I wanted to understand that end-to-end, not just read about it. So I built my own.
The Hard Part: Sandboxed Execution
The judge core is the most interesting piece. Each submission needs to compile and run inside an isolated environment where it cannot touch the host filesystem, eat all the memory, or run forever. I used Docker containers as the isolation boundary — each submission spins up a short-lived container with strict CPU and memory limits, runs the code against test cases, and reports back the result (AC, WA, TLE, MLE, RE).
Getting this right involved a few tricky decisions:
- Container lifecycle. Spinning up a fresh container per submission is safe but slow. I experimented with container pooling — pre-warming a set of containers and reusing them — to bring the turnaround time down without sacrificing isolation.

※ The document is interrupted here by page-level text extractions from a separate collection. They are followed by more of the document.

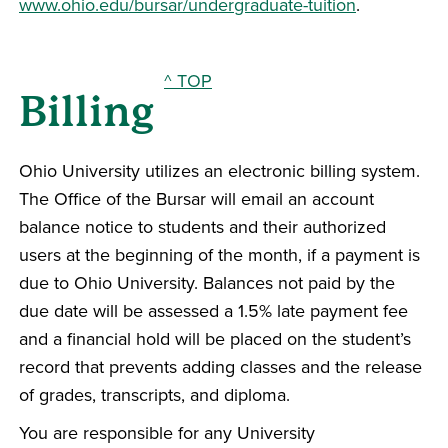
www.ohio.edu/bursar/undergraduate-tuition
.
^ TOP
Billing
Ohio University utilizes an electronic billing system.
The Office of the Bursar will email an account
balance notice to students and their authorized
users at the beginning of the month, if a payment is
due to Ohio University. Balances not paid by the
due date will be assessed a 1.5% late payment fee
and a financial hold will be placed on the student’s
record that prevents adding classes and the release
of grades, transcripts, and diploma.
You are responsible for any University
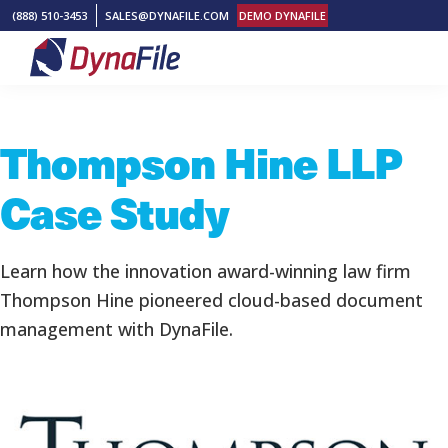
Skip
Skip
Skip
(888) 510-3453
SALES@DYNAFILE.COM
DEMO DYNAFILE
to
to
to
primary
main
footer
DynaFile
Scan
navigation
content
to
Thompson Hine LLP
Cloud
HR
Case Study
Document
Management
Solutions
Learn how the innovation award-winning law firm
Thompson Hine pioneered cloud-based document
management with DynaFile.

- Resource limits. Docker's cgroup integration handles memory and CPU caps, but you still need to handle edge cases like fork bombs and excessive disk writes at the application level.
- Language support. Each supported language (C++, Java, Python, Go) needs its own compile-and-run pipeline. The judge core abstracts this behind a common interface so adding a new language is just a config change plus a base image.
The judge core itself is written in Go — good fit for this kind of concurrent, I/O-heavy workload where you want fine-grained control over process management.
The Rest of the Stack
- Frontend: React. Problem list, code editor (Monaco - my favourite theme), submission history, real-time judge updates.
- Backend API: Go service handling user auth, problem CRUD, submission queue, and result delivery.
- Database: MySQL for problems, users, and submission records.
- Judge Core: Go + Docker. Runs as a separate service that pulls jobs from the submission queue, executes them in sandboxed containers, and writes back results.
The whole system is built from scratch — no existing judge framework underneath. That was the point: I wanted to understand every layer, from how the editor sends code to how the sandbox returns a judge.
What I Learned
Building an online judge is a good exercise in systems thinking. You deal with untrusted input, concurrency, resource management, and the tension between isolation and performance — all in one project. It also gave me a much deeper appreciation for how platforms like LeetCode and Codeforces work at scale. What I built handles a single-digit number of concurrent submissions; scaling that to thousands is a whole different problem.